Design Decision: Learning the Blank Slate Approach

The Blank Slate

37signals’ Getting Real has a section on The Blank Slate. The Blank Slate stage is that stage of an application or screen in which no or very little data has been populated. The problem is that most designers design around a fully populated screen. And though that may be how the user will view the app for most of their life with it, when they first start using it – it is probably empty.

In Designing the Obvious,Robert Hoekman, Jr. calls on application designers to “Fill the blank slate with something useful” to help users get up to speed.

So, it is important to fill that emptiness with something that shows the users what to expect and that helps them envision how great the application will be once they start really using it!

The Blank Check

I wanted to spend solid time and effort on this approach and just happen to be designing some new affiliate reporting screens for the lead management application, LeadsOnRails. LeadsOnRails users will soon be able to sign up as an affiliate, obtain a unique affiliate link, and earn lifetime commissions on new lead management accounts.

In the Affiliate Reports section the users do not fill in the screens, the app does. Still, I thought it would be good to show affiliates what the reports will look like once they start getting clicks and making money. To do so, I took inspiration from Designing the Obvious and went to work on how to fill the empty space with something that would help affiliates envision active referral reports and motivate them to actively participate.

Sample Reports

The obvious thing to fill this space with is sample reports. Here’s what I the Blank Slate screens for LeadsOnRails affiliate reporting look like:

General Design Decisions

The purpose of this screen is to encourage affiliates to link to LeadsOnRails. With that in mind here are some other design decisions I made.

1. The affiliate links are huge. You can’t miss it. Also it is in a text box just calling to be copied and pasted somewhere. Both the straight text and html versions are provided.

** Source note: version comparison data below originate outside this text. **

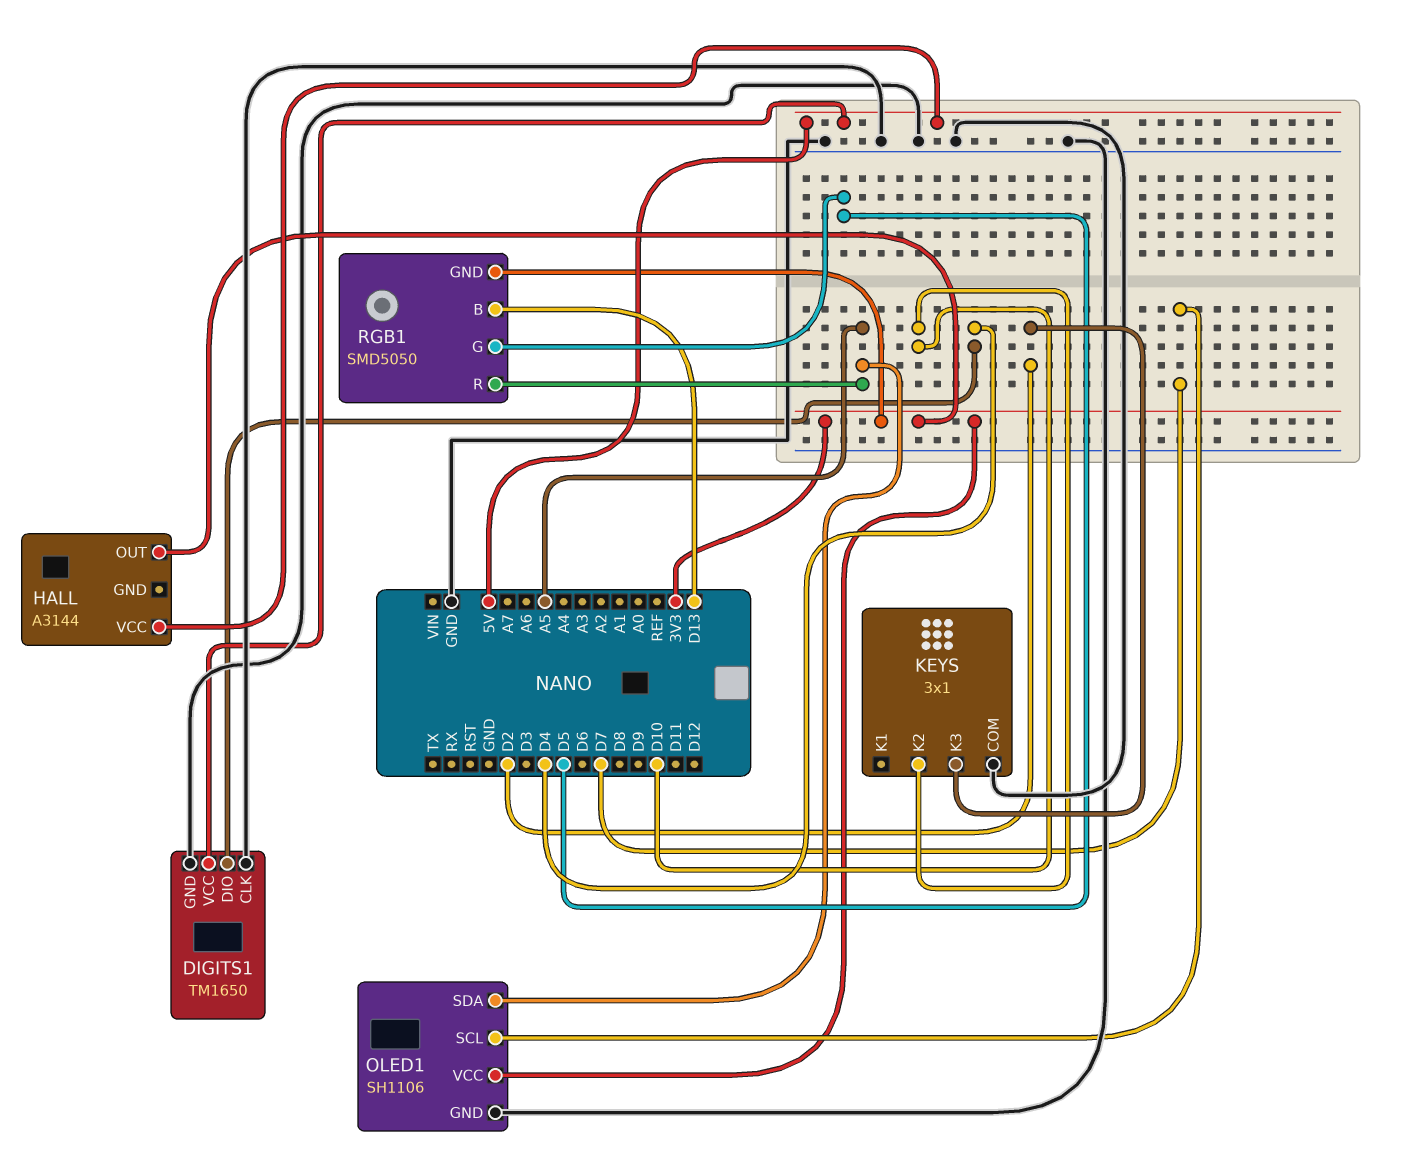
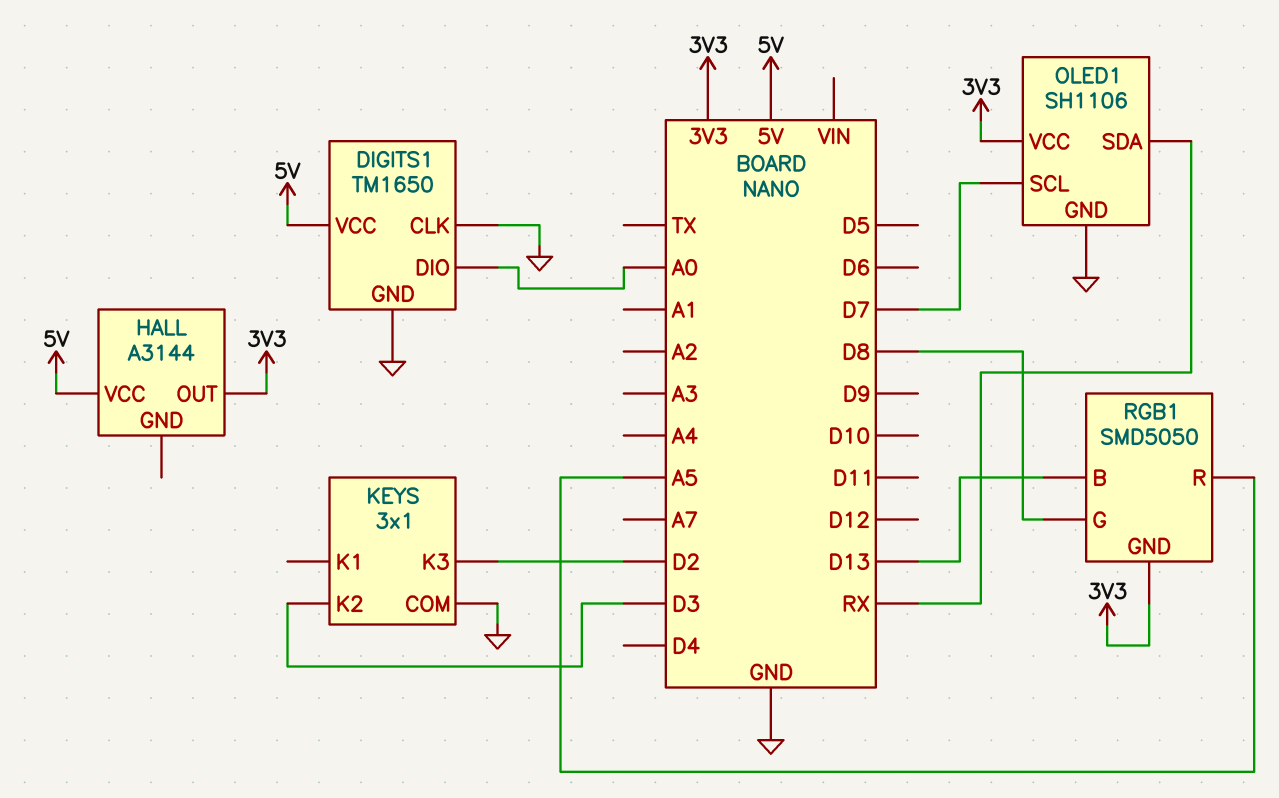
DIGITS1 pin DIO: D4 -> A0
KEYS pin K2: D10 -> D3
OLED1 pin SDA: A5 -> RX
RGB1 pin G: D5 -> D8

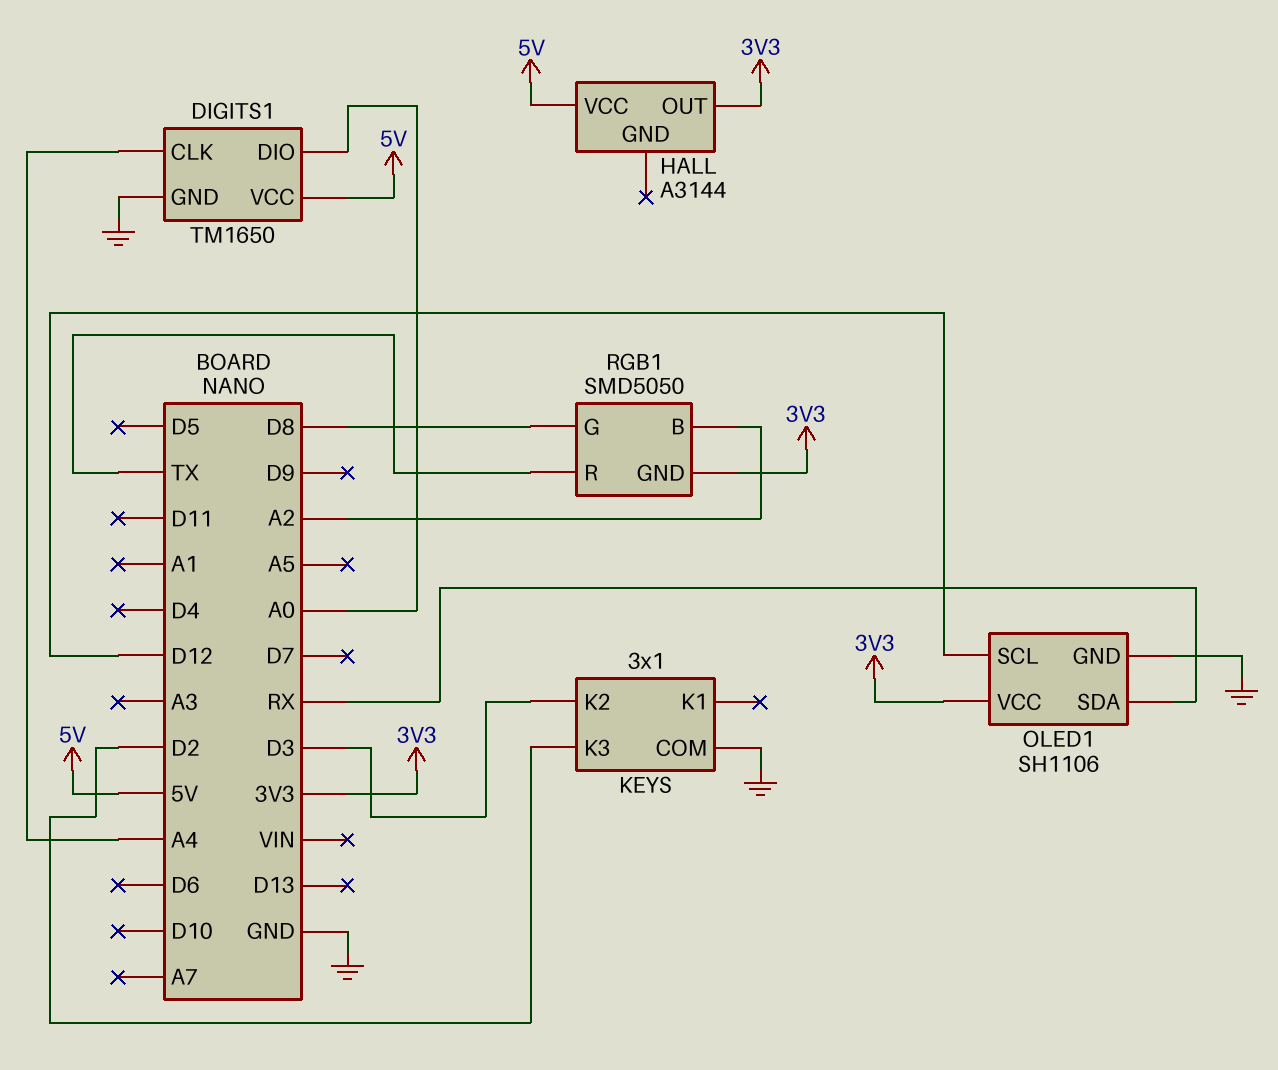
DIGITS1 pin CLK: GND -> A4
OLED1 pin SCL: D7 -> D12
RGB1 pin B: D13 -> A2
RGB1 pin R: A5 -> TX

2. Icons are provided to cut and paste.

3. FAQs are provided, but are done so in a way that are available if needed, but are not shown until clicked on. This is because this page will also serve as the reporting page that affiliates will come to often and they don’t want to see the list of FAQs each time.

4. As discussed above, the Reports section starts out by explaining that their is not yet any activity on the account. It shows sample reports to give an affiliate an image of what it will look like when the clicks start coming in.